> _Task to complete_:
Before the items, a passage about Brougham's vision appears. List every fact the passage gives as leading some critics to suggest that his narrative is fiction.

> _Source_:
============================================================

It was in his autobiography, by the way, that he first referred to the confirmatory letter. This fact, taken in connection with his reputation for holding the truth in light esteem and with several vague and puzzling statements contained in the detailed account of the experience itself as set forth in his journal of the Scandinavian tour, has led some critics to make the suggestion that his narrative partakes of the nature of fiction rather than of a sober recital of facts. Against this, however, must be set Brougham’s complete and invincible repugnance to accept at face value anything bordering on the supernatural. He took no pleasure in the thought that he had possibly been the recipient of a visit from a departed spirit. On the contrary, it annoyed him, and he sought earnestly to find a natural explanation for an occurrence which remained unique throughout his long life. No one would have been readier to point out the futility of the apparition if the absent friend had really continued hale and hearty after December 19. And it is therefore reasonable to assume that had he wished to falsify at all, he would have given an altogether different sequel to the story of his vision or dream, as he preferred to call it, though the evidence which he himself furnishes shows that he was not asleep.
The question still remains, of course, whether he was justified in dismissing it as a sheer chance coincidence. If it stood by itself, it would obviously be permissible to accept this explanation as all sufficient. But the fact is that it is only one of many similar in- stances. This was strikingly brought out only a few years ago through a far reaching inquiry, a “census of hallucinations,” instituted by a special committee of the Society for Psychical Research.

============================================================

> _Stored records_:

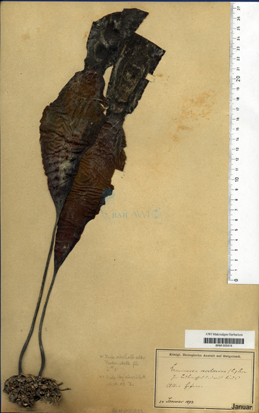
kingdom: Chromista
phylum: Ochrophyta
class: Phaeophyceae
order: Laminariales
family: Laminariaceae
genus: Saccharina
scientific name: Saccharina latissima
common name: Poor man's weather glass
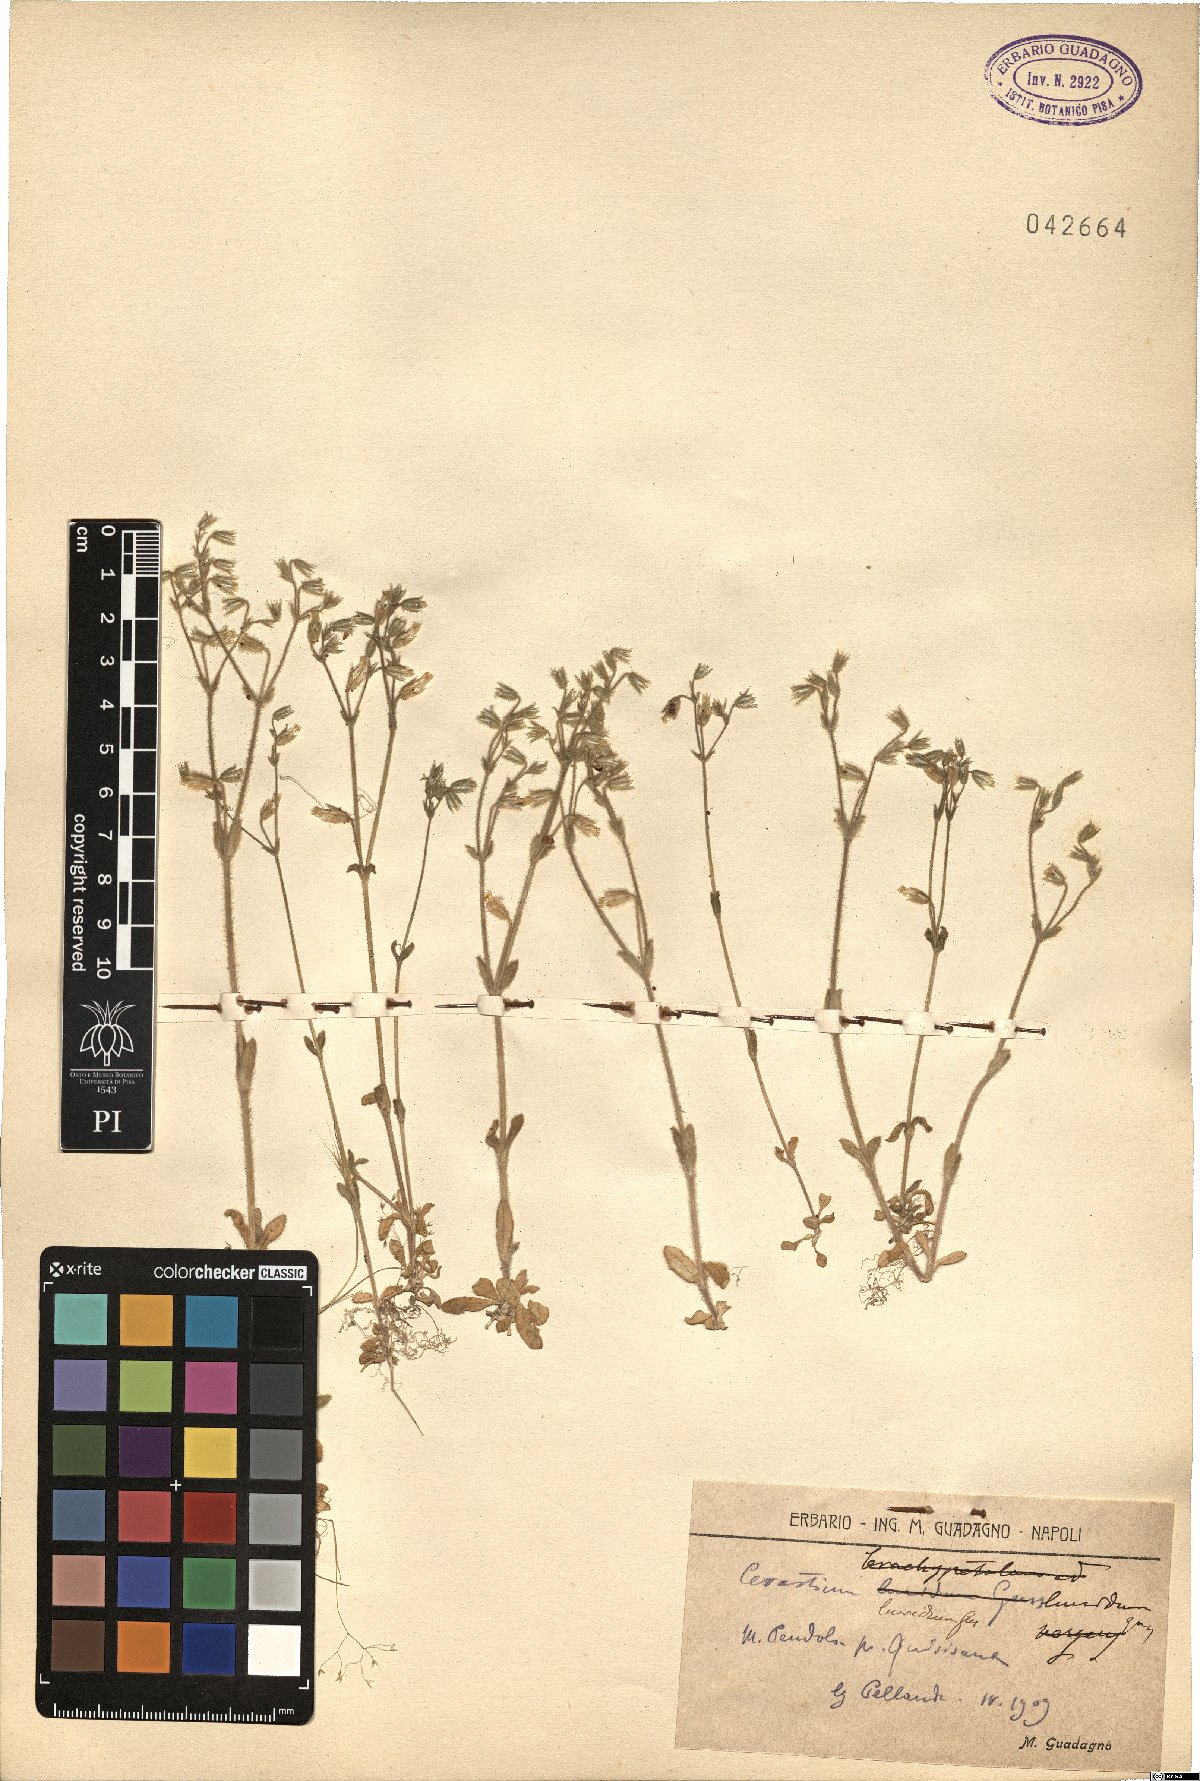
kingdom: Plantae
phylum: Tracheophyta
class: Magnoliopsida
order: Caryophyllales
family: Caryophyllaceae
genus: Cerastium
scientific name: Cerastium brachypetalum
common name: Grey mouse-ear
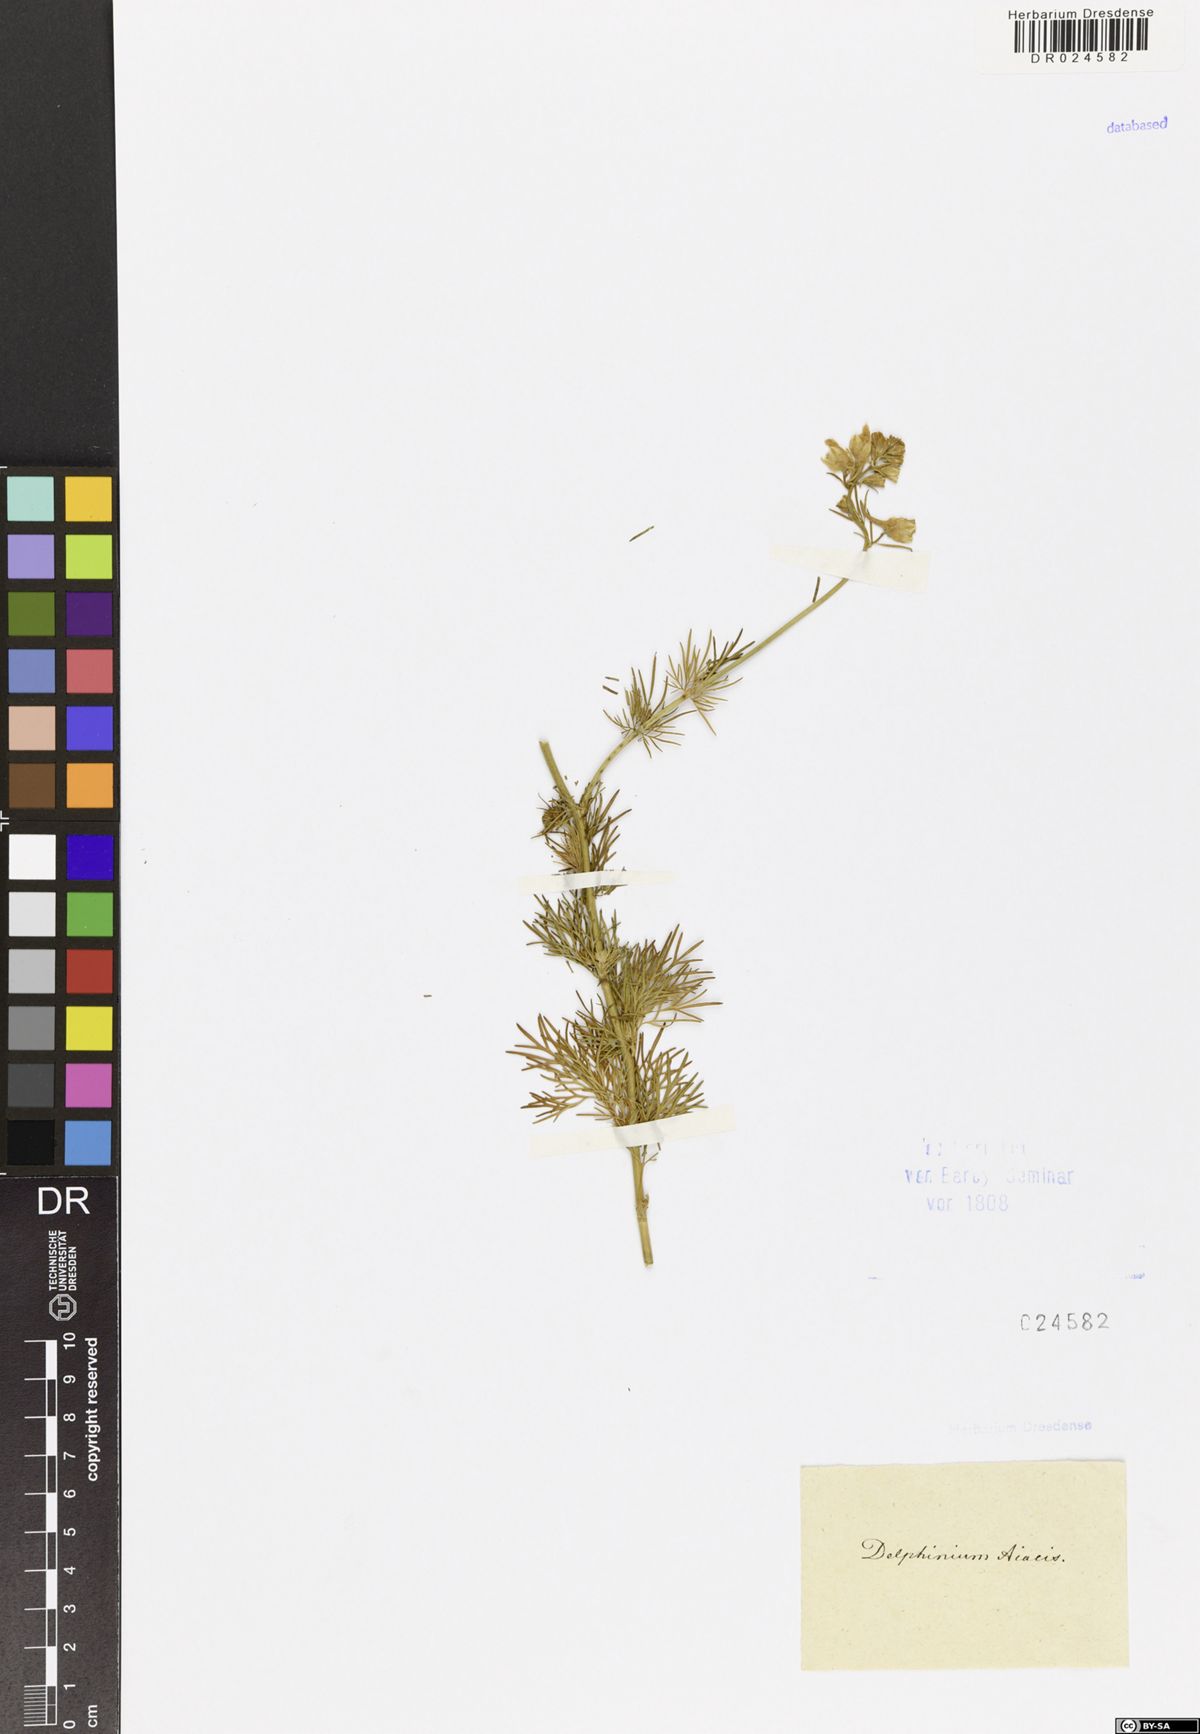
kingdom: Plantae
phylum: Tracheophyta
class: Magnoliopsida
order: Ranunculales
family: Ranunculaceae
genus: Delphinium
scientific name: Delphinium ajacis
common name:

============================================================

> _Right answer_:
- He first referred to the confirmatory letter in his autobiography.
- He had a reputation for holding the truth in light esteem.
- The detailed account of the experience in his journal of the Scandinavian tour contains several vague and puzzling statements.